Principal Investigator: Dr Paul Lacaze
Monash University, Melbourne, AustraliaTags: 47061, ageing, healthy ageing, loss-of-function, penetrance, polygenic risk, risk depletion
Our research aims to determine if genetic risk factors seen in the UK Biobank are the same as those seen in a healthy elderly population from Australia (the ASPREE cohort). In particular, we’d like to test whether there are differences in the frequency or severity of known genetic risk factors between the two populations. We would also like to test for protective genetic factors in the healthy elderly, which might off-set disease risk.
Aim 1: To compare the distribution and frequency of common genetic risk factors (inferring risk of common disease) between the UK Biobank and the ASPREE cohort.
Aim 2: To compare the frequency, distribution and medical relevance of rare, damaging genetic risk factors between the populations, and determine if they are depleted in the healthy elderly across a range of disease outcomes.

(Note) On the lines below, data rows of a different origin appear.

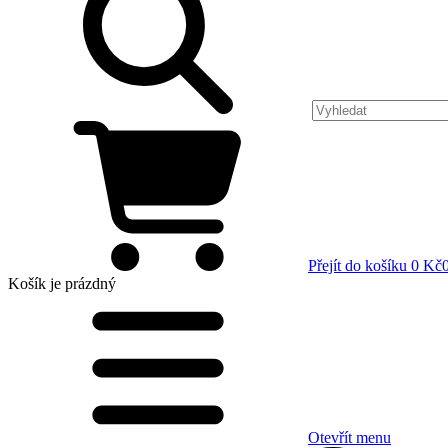
Přejít do košíku
0 Kč
Košík
je prázdný
Otevřít menu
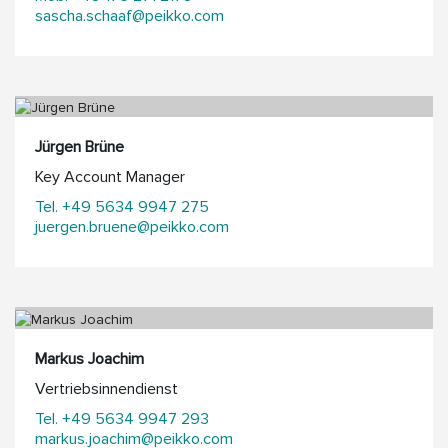
sascha.schaaf@peikko.com
Jürgen Brüne
Key Account Manager
Tel. +49 5634 9947 275
juergen.bruene@peikko.com
Markus Joachim
Vertriebsinnendienst
Tel. +49 5634 9947 293
markus.joachim@peikko.com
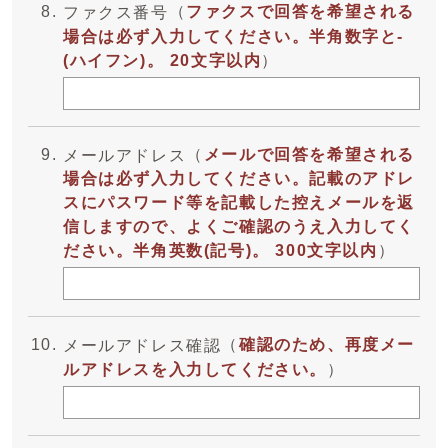
（
ファクスで回答を希望される
ファクス番号
場合は必ず入力してください。半角数字と-
(ハイフン)。 20文字以内
）
（
メールで回答を希望される
メールアドレス
場合は必ず入力してください。記載のアドレ
スにパスワード等を記載した控えメールを返
信しますので、よくご確認のうえ入力してく
ださい。半角英数(記号)。 300文字以内
）
（
確認のため、再度メー
メールアドレス確認
ルアドレスを入力してください。
）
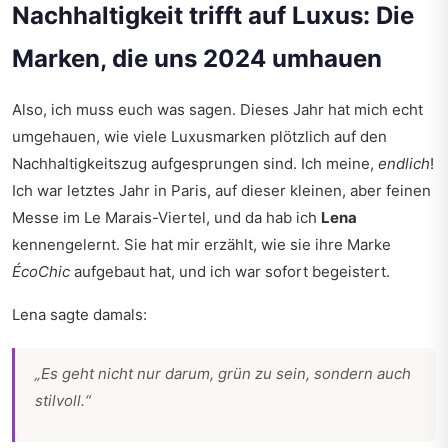
Nachhaltigkeit trifft auf Luxus: Die
Marken, die uns 2024 umhauen
Also, ich muss euch was sagen. Dieses Jahr hat mich echt
umgehauen, wie viele Luxusmarken plötzlich auf den
Nachhaltigkeitszug aufgesprungen sind. Ich meine,
endlich
!
Ich war letztes Jahr in Paris, auf dieser kleinen, aber feinen
Messe im Le Marais-Viertel, und da hab ich
Lena
kennengelernt. Sie hat mir erzählt, wie sie ihre Marke
ÉcoChic
aufgebaut hat, und ich war sofort begeistert.
Lena sagte damals:
„Es geht nicht nur darum, grün zu sein, sondern auch
stilvoll.“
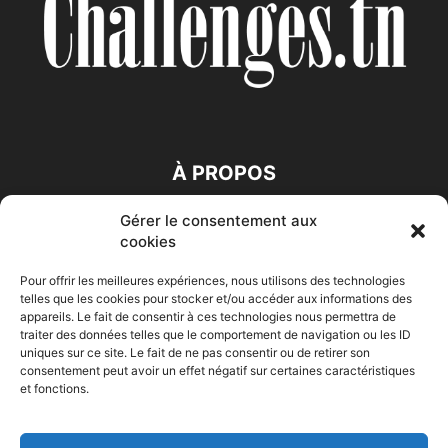
À PROPOS
Gérer le consentement aux
SUIVEZ NOUS
cookies
Pour offrir les meilleures expériences, nous utilisons des technologies
telles que les cookies pour stocker et/ou accéder aux informations des
appareils. Le fait de consentir à ces technologies nous permettra de
traiter des données telles que le comportement de navigation ou les ID
uniques sur ce site. Le fait de ne pas consentir ou de retirer son
consentement peut avoir un effet négatif sur certaines caractéristiques
Accueil
Economie
Entreprises
Entrepreneur
Afrique
et fonctions.
Maghreb
M-Orient
Zone Euro
International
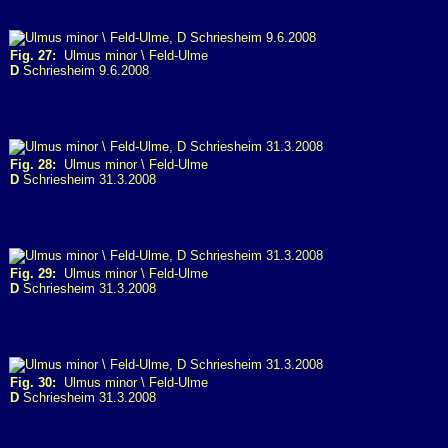
Fig. 27:
Ulmus minor \ Feld-Ulme
D
Schriesheim 9.6.2008
Fig. 28:
Ulmus minor \ Feld-Ulme
D
Schriesheim 31.3.2008
Fig. 29:
Ulmus minor \ Feld-Ulme
D
Schriesheim 31.3.2008
Fig. 30:
Ulmus minor \ Feld-Ulme
D
Schriesheim 31.3.2008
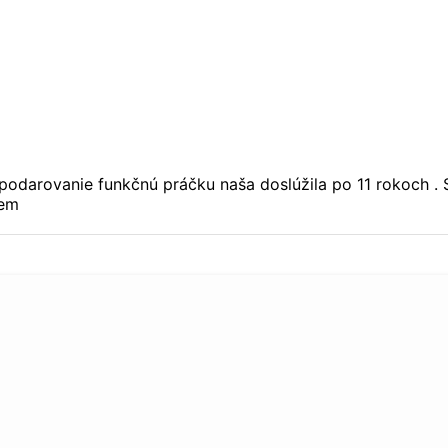
podarovanie funkčnú práčku naša doslúžila po 11 rokoch . 
jem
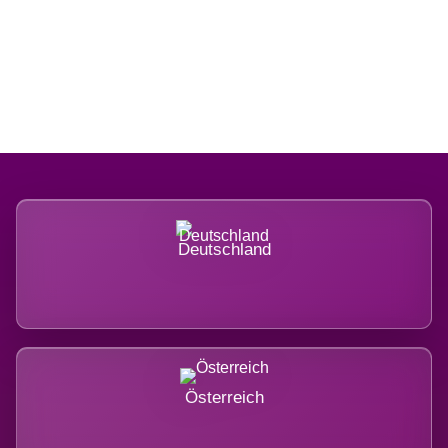
Regional verwurzelt. International
belastet.
Deutschland
Österreich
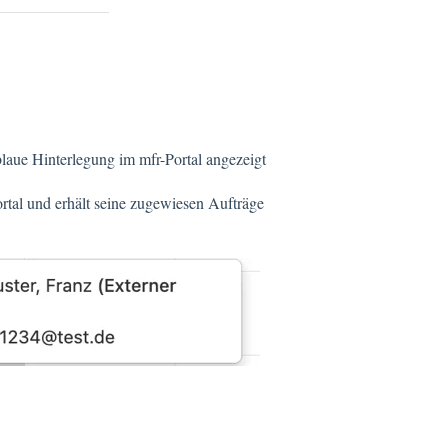
laue Hinterlegung im mfr-Portal angezeigt
ortal und erhält seine zugewiesen Aufträge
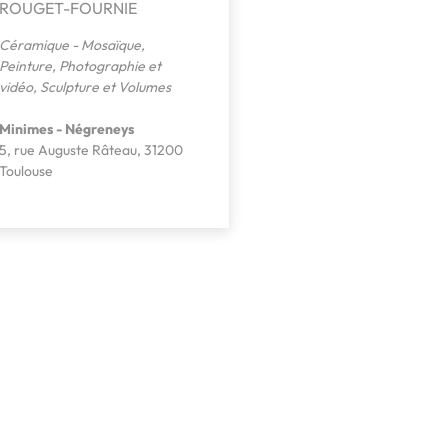
ROUGET-FOURNIE
Céramique - Mosaïque
,
Peinture
,
Photographie et
vidéo
,
Sculpture et Volumes
Minimes - Négreneys
5, rue Auguste Râteau, 31200
Toulouse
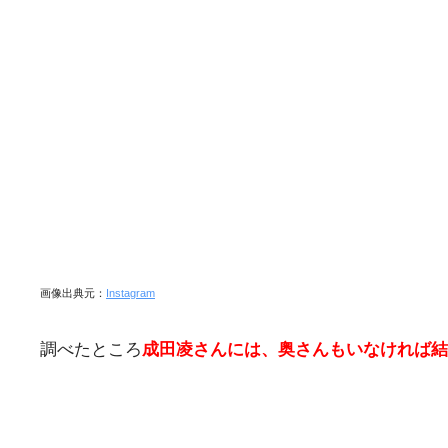
画像出典元：
Instagram
調べたところ
成田凌さんには、奥さんもいなければ結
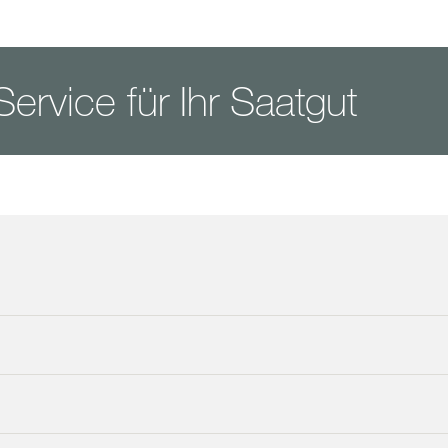
ervice für Ihr Saatgut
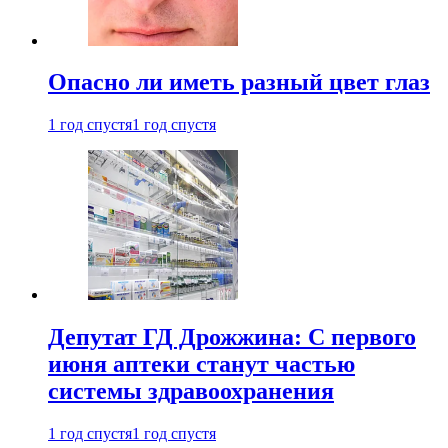
Опасно ли иметь разный цвет глаз
1 год спустя
1 год спустя
Депутат ГД Дрожжина: С первого
июня аптеки станут частью
системы здравоохранения
1 год спустя
1 год спустя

Aim 3: To compare the frequency, distribution and medical relevance of protective genetic factors in the healthy elderly.
This project is expected to last for many years, as we plan to continue to monitor the health of the ASPREE healthy elderly population for another 5 years, or more.
The public health impact of our research includes improving the understanding of human genetic variation, helping understand how genetic factors contribute to disease risk, and helping understand how genetic factors may contribute to positive health outcomes, such as healthy ageing. This is particularly relevant given the growing burden of ageing populations in many countries around the world, and the uncertainty with regards to the contribution of genetic versus environmental factors.
Extending the scope
A recent release of UKBB 50,000 exomes data on a global scale is fantastic. We would like to extend the scope of our current project and request to access the UKBB 50,000 exome sequencing data.
- Deep analysis of predicted loss of function protein-disrupting variants between UKBB (sequencing data) and ASPREE (sequencing data) to compare frequency, distribution and medical relevance.
B. To discovery novel rare protective loss of function variants by analyzing UKBB and ASPREE cohorts for multiple phenotypes such as cancer, dementia and CVD.